I personally come in at a rating for the business of €90/share. We have an unsponsored ADR that’s equal to 0.25X of a share, and that trades under the symbol KIGRY. It would be my stance, based on the liquidity and appeal here, to buy the native share through IBKR or one of the other brokers that allow for native international trading.

This brings me to my thesis for KION Group.

Thesis

KION Group is an attractive capital goods play with an emphasis on intralogistics solutions, automation, and warehouse technologies – things like forklifts, to put it simply.

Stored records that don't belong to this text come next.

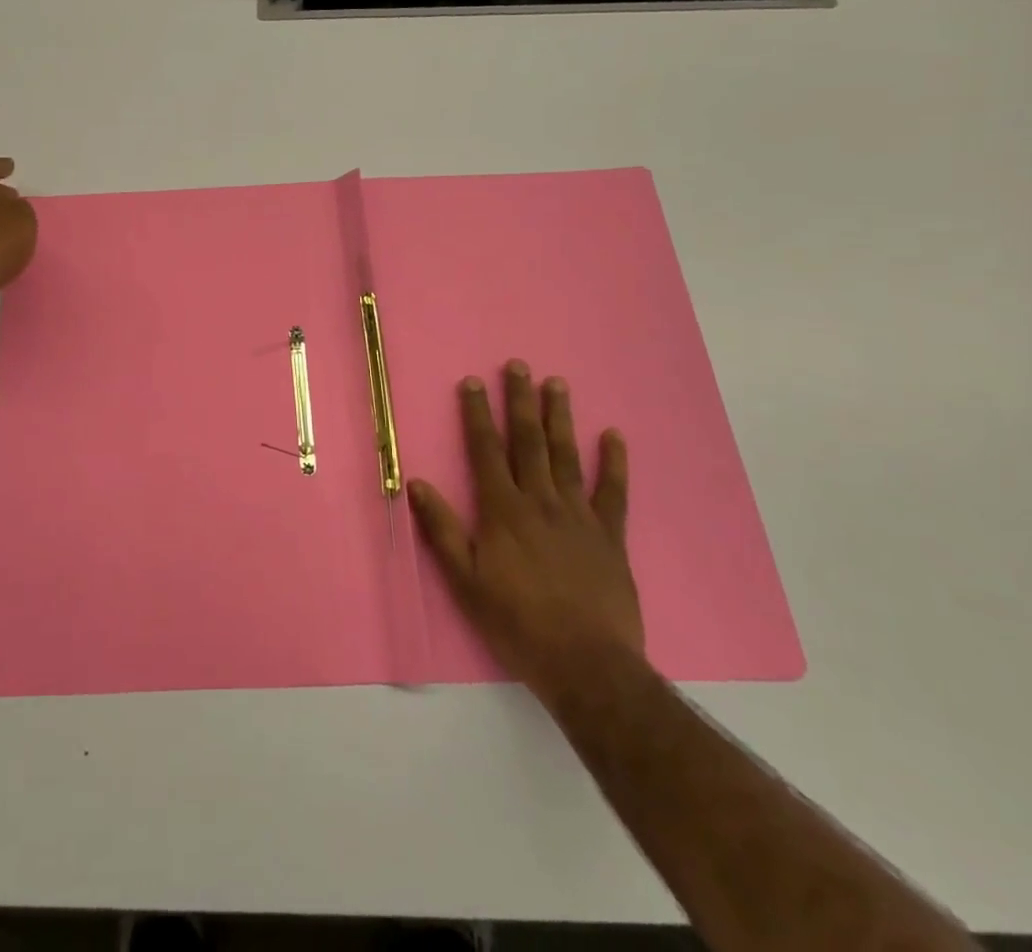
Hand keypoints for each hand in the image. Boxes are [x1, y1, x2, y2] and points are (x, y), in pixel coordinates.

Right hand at [409, 361, 641, 702]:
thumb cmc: (517, 624)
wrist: (587, 665)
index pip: (486, 450)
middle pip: (528, 441)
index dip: (477, 414)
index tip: (473, 382)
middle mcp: (540, 501)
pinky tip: (614, 436)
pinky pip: (613, 492)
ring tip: (557, 384)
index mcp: (503, 511)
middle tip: (518, 365)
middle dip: (520, 401)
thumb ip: (442, 530)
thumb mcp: (466, 582)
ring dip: (560, 417)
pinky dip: (614, 463)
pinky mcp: (610, 536)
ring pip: (567, 456)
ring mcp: (579, 516)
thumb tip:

This business has been around for a very long time if you take into consideration the roots of the components that make up KION – and it has shown us, through pandemic numbers, that it’s upside and appeal is very much intact here. Part of the drawdown in share price is without a doubt related to KION pulling its 2022E guidance, and expecting higher headwinds in 2022. These impacts are mostly in the form of supply chain bottlenecks, but also in increased logistical costs. COVID-19 lockdowns also impact Asia.

So a mix of short-term and longer-term pressures are ensuring that KION is in the middle of a negative trend here – but I believe not only that it will turn around, but that we also can see a massive upside based on my target price, which is based on realistic forecasts. Profitability is likely to take a hit, but the fundamental upside is, to my mind, very much intact, even if EBITDA climbs no higher than we saw in 2022.

I, therefore, consider these my targets for KION Group and consider the business a “BUY” with a €90/share price target for the native share.